INDIA’S electricity demand touched a record high in April as its northern states reeled under the hottest pre-summer months in decades, with a surge in the use of air conditioning triggering the worst power crisis in more than six years.
Power demand grew 13.2 per cent to 135.4 billion kilowatt hours (kWh), as the electricity requirement in the north grew between 16 per cent and 75 per cent.
Electricity use is expected to grow as India’s weather office has forecast above normal maximum temperatures over most parts of the west central, northwest, north and northeast.

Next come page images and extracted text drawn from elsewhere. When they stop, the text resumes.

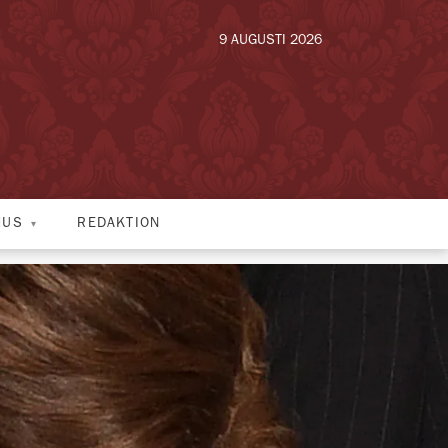
9 AUGUSTI 2026
HUS
REDAKTION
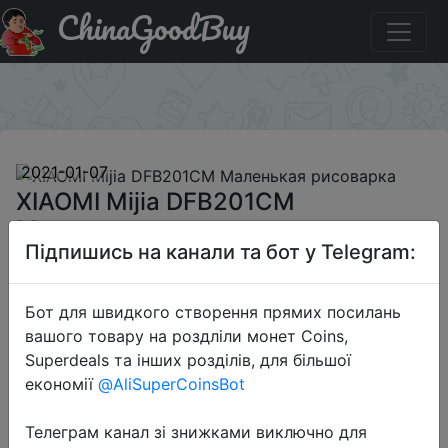
ChinaGoodBuy
Придбати по знижці BGCOMK290 XIAOMI Mijia
DFB201CM Маленькая рисоварка
×
2021-01-07
XIAOMI Mijia DFB201CM
Маленькая рисоварка
Підпишись на канали та бот у Telegram:
$79.99
Бот для швидкого створення прямих посилань
вашого товару на роздліли монет Coins,
Superdeals та інших розділів, для більшої
Промокод:
"BGCOMK290"
економії
@AliSuperCoinsBot
Телеграм канал зі знижками виключно для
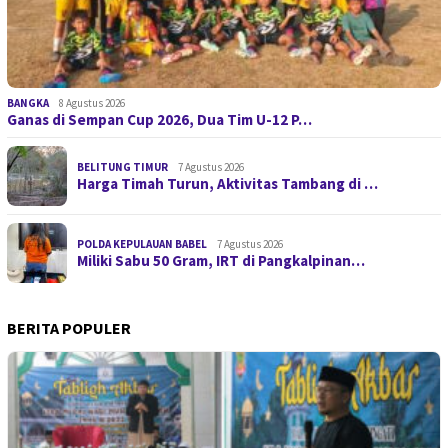
BANGKA
8 Agustus 2026
Ganas di Sempan Cup 2026, Dua Tim U-12 P…
BELITUNG TIMUR
7 Agustus 2026
Harga Timah Turun, Aktivitas Tambang di …
POLDA KEPULAUAN BABEL
7 Agustus 2026
Miliki Sabu 50 Gram, IRT di Pangkalpinan…
BERITA POPULER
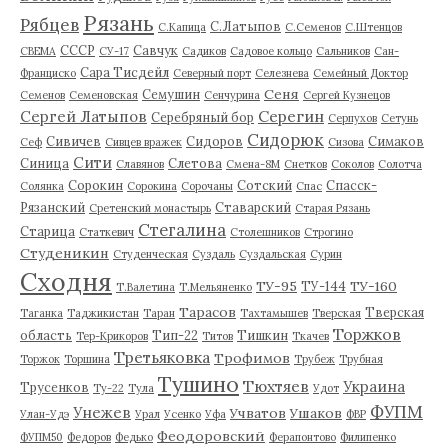
Рязань
Рябцев
С.Латыпов
С.Капица
С.Семенов
С.Штенцов
СССР
Савчук
СВЕМА
СУ-17
Садиков
Садовое кольцо
Сальников
Сан-
Сара Тисдейл
Франциско
Северный порт
Селезнева
Семейный Доктор
Сеня
Семушин
Семенов
Семеновская
Сенчурина
Сергей Кузнецов
Серегин
Сергей Латыпов
Серебряный бор
Серпухов
Сетунь
Сидорюк
Сивичев
Сидоров
Симаков
Сеф
Сивцев вражек
Сизова
Сити
Синица
Слетова
Славянов
Смена-8М
Снетков
Соколов
Солотча
Сорокин
Сотский
Спасск-
Солянка
Сорокина
Сорочаны
Спас
Рязанский
Ставарский
Сретенский монастырь
Старая Рязань
Стегалина
Старица
Статкевич
Столешников
Строгино
Студеникин
Студенческая
Суздаль
Суздальская
Сурин
Сходня
ТУ-95
ТУ-160
ТУ-144
Т.Валетина
Т.Мельяненко
Тарасов
Тверская
Таганка
Таджикистан
Таран
Тахтамышев
Тверская
Торжков
область
Тип-22
Тишкин
Тер-Крикоров
Титов
Ткачев
Третьяковка
Трофимов
Торжок
Торшина
Трубеж
Трубная
Тушино
Тюхтяев
Украина
Трусенков
Ту-22
Тула
Удот
ФУПМ
Унежев
Учватов
Ушаков
Улан-Удэ
Урал
Усенко
Уфа
ФВР
Феодоровский
ФУПМ50
Федоров
Федько
Ферапонтово
Филипенко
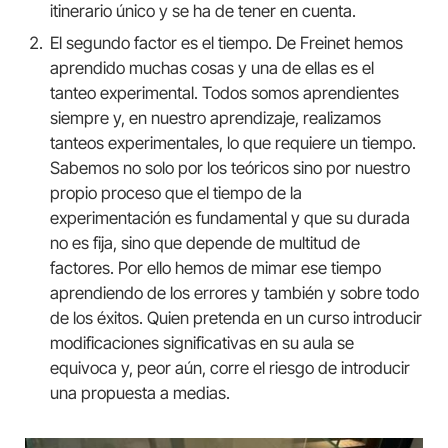
itinerario único y se ha de tener en cuenta.
El segundo factor es el tiempo. De Freinet hemos
aprendido muchas cosas y una de ellas es el
tanteo experimental. Todos somos aprendientes
siempre y, en nuestro aprendizaje, realizamos
tanteos experimentales, lo que requiere un tiempo.
Sabemos no solo por los teóricos sino por nuestro
propio proceso que el tiempo de la
experimentación es fundamental y que su durada
no es fija, sino que depende de multitud de
factores. Por ello hemos de mimar ese tiempo
aprendiendo de los errores y también y sobre todo
de los éxitos. Quien pretenda en un curso introducir
modificaciones significativas en su aula se
equivoca y, peor aún, corre el riesgo de introducir
una propuesta a medias.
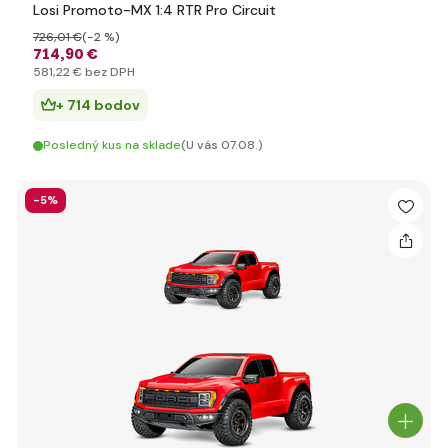
Losi Promoto-MX 1:4 RTR Pro Circuit
726
,01 €
(-2 %)
714
,90 €
581
,22 €
bez DPH
+ 714 bodov
Posledný kus na sklade
(U vás 07.08.)
-5%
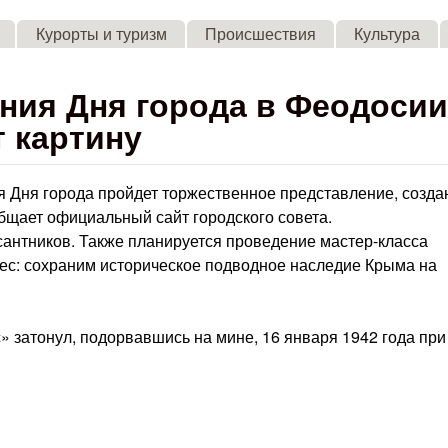
Skip to main content
Курорты и туризм
Происшествия
Культура
ния Дня города в Феодосии
 картину
я Дня города пройдет торжественное представление, созда
бщает официальный сайт городского совета.
антников. Также планируется проведение мастер-класса
ес: сохраним историческое подводное наследие Крыма на
 затонул, подорвавшись на мине, 16 января 1942 года при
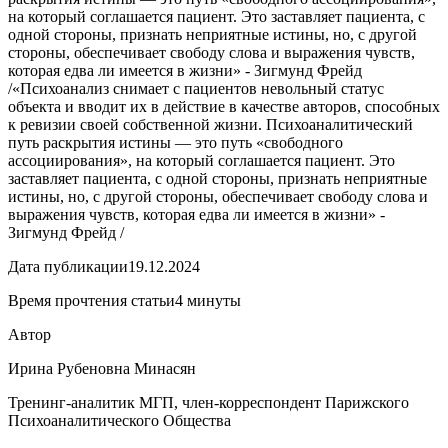
на который соглашается пациент. Это заставляет пациента, с
одной стороны, признать неприятные истины, но, с другой
стороны, обеспечивает свободу слова и выражения чувств,
которая едва ли имеется в жизни» - Зигмунд Фрейд
/
«Психоанализ снимает с пациентов невольный статус
объекта и вводит их в действие в качестве авторов, способных
к ревизии своей собственной жизни. Психоаналитический
путь раскрытия истины — это путь «свободного
ассоциирования», на который соглашается пациент. Это
заставляет пациента, с одной стороны, признать неприятные
истины, но, с другой стороны, обеспечивает свободу слова и
выражения чувств, которая едва ли имеется в жизни» -
Зигмунд Фрейд /
Дата публикации
19.12.2024
Время прочтения статьи
4 минуты
Автор
Ирина Рубеновна Минасян
Тренинг-аналитик МГП, член-корреспондент Парижского
Психоаналитического Общества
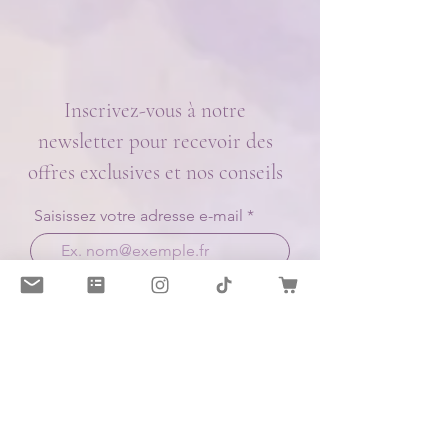
Inscrivez-vous à notre
newsletter pour recevoir des
offres exclusives et nos conseils
Saisissez votre adresse e-mail
S'abonner
J’accepte les termes et conditions
Instagram
Le Blog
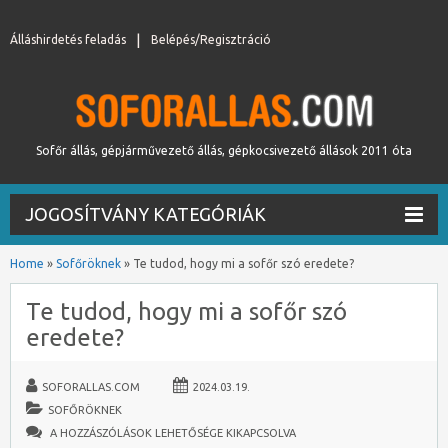
Álláshirdetés feladás
Belépés/Regisztráció
Sofőr állás, gépjárművezető állás, gépkocsivezető állások 2011 óta
JOGOSÍTVÁNY KATEGÓRIÁK
Home
»
Sofőröknek
»
Te tudod, hogy mi a sofőr szó eredete?
Te tudod, hogy mi a sofőr szó
eredete?
SOFORALLAS.COM
2024.03.19.
SOFŐRÖKNEK
TE
A HOZZÁSZÓLÁSOK LEHETŐSÉGE KIKAPCSOLVA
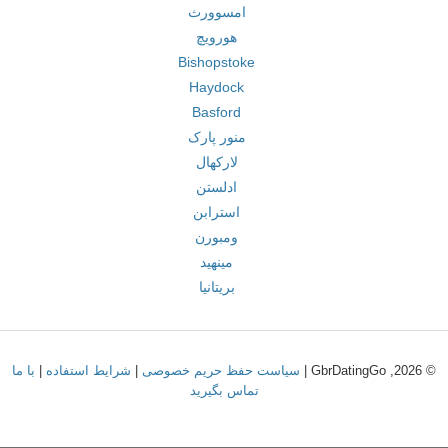
امسوورث
هورویچ
Bishopstoke
Haydock
Basford
منور پارک
لارکهال
ادلستن
استرابن
ومبورن
مینهید
بریتانیا
© 2026, GbrDatingGo |
سیاست حفظ حریم خصوصی
|
شرایط استفاده
|
با ما
تماس بگیرید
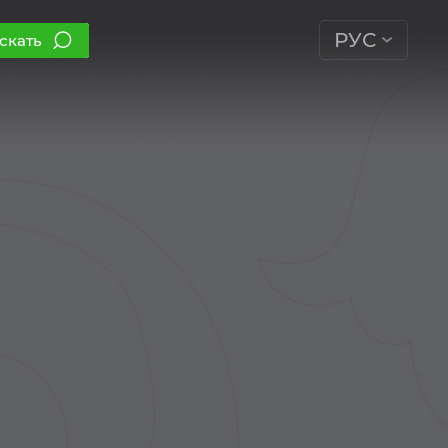
РУС
скать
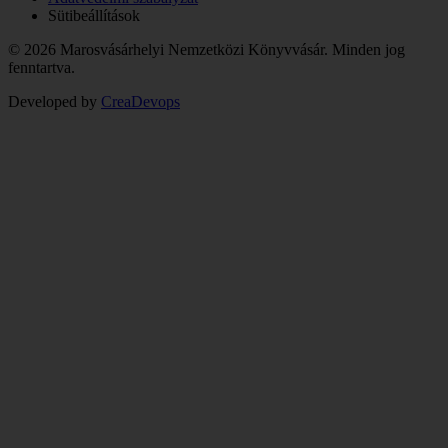
Sütibeállítások
© 2026 Marosvásárhelyi Nemzetközi Könyvvásár. Minden jog
fenntartva.
Developed by
CreaDevops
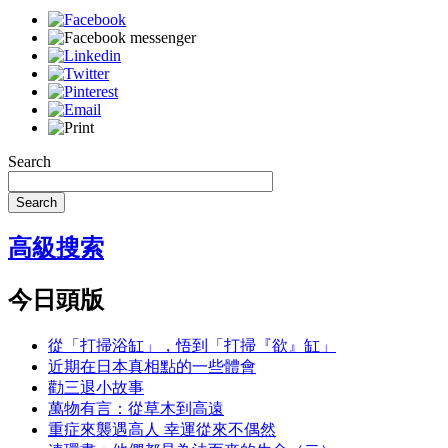
Search
Search
高級搜索
今日頭版
從「打掃浴缸」，悟到「打掃『欲』缸」
近期在日本真相點的一些體會
勸三退小故事
萬物有言：從草木到高遠
重症來襲遇高人 幸運從來不偶然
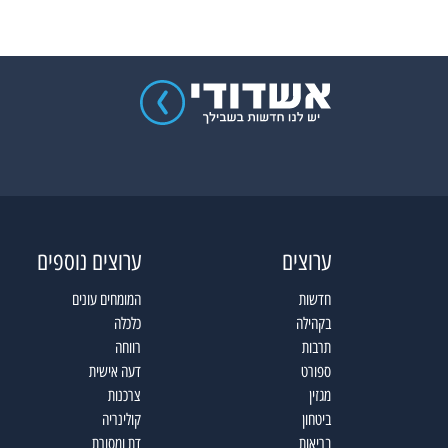
ערוצים
ערוצים נוספים
חדשות
המומחים עונים
בקהילה
כלכלה
תרבות
רווחה
ספורט
דעה אישית
מגזין
צרכנות
ביטחון
קולינריה
בריאות
דת ומסורת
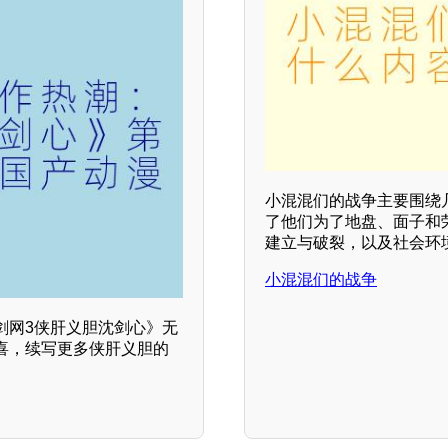
小混混们的战争主要围绕
了他们为了地盘、面子和
建立与破裂，以及社会环境
小混混们的战争
剑网3侠肝义胆沈剑心》无
喜，续写更多侠肝义胆的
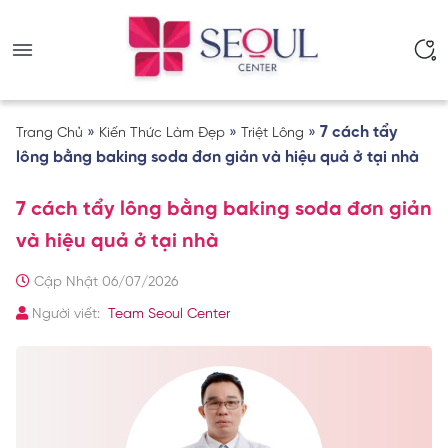
»
»
»
7 cách tẩy
Trang Chủ
Kiến Thức Làm Đẹp
Triệt Lông
lông bằng baking soda đơn giản và hiệu quả ở tại nhà
7 cách tẩy lông bằng baking soda đơn giản
và hiệu quả ở tại nhà
Cập Nhật 06/07/2026
Người viết:
Team Seoul Center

India and neighbouring Pakistan have been suffering from extreme heat this year and more than a billion people are at risk from the heat, scientists have warned, linking the early onset of an intense summer to climate change.
The unprecedented electricity use resulted in widespread power cuts in April, as utilities scrambled to manage demand as coal supplies dwindled. Power supply fell short of demand by 2.41 billion units, or 1.8 per cent, the worst since October 2015.
Demand for power in Delhi rose 42 per cent in April, with northern states such as Punjab and Rajasthan seeing electricity demand grow 36 per cent and 28 per cent respectively, government data showed.
Soaring temperatures led to a 74.7 per cent rise in electricity use by Sikkim, a small hilly state in the northeast, famous for its scenic mountains.
Himachal Pradesh and Uttarakhand, two other mountainous states thronged by tourists seeking a retreat from the heat of the plains, saw power demand surge by more than a sixth because of the higher temperatures.
Other northern states such as Haryana and Uttar Pradesh, and Jharkhand in the east saw demand for electricity rise more than 25 per cent, the data showed.
Seven states, including Andhra Pradesh in the south, suffered their worst power cuts in more than six years, according to the data. Most of the states were those in the north that faced soaring temperatures due to the heatwave.
India is likely to face more power cuts as utilities’ inventories of coal, which were at the lowest pre-summer levels in at least nine years, declined 13 per cent, despite state-run Coal India, which makes up 80 per cent of India’s coal output, ramping up production by more than 27 per cent.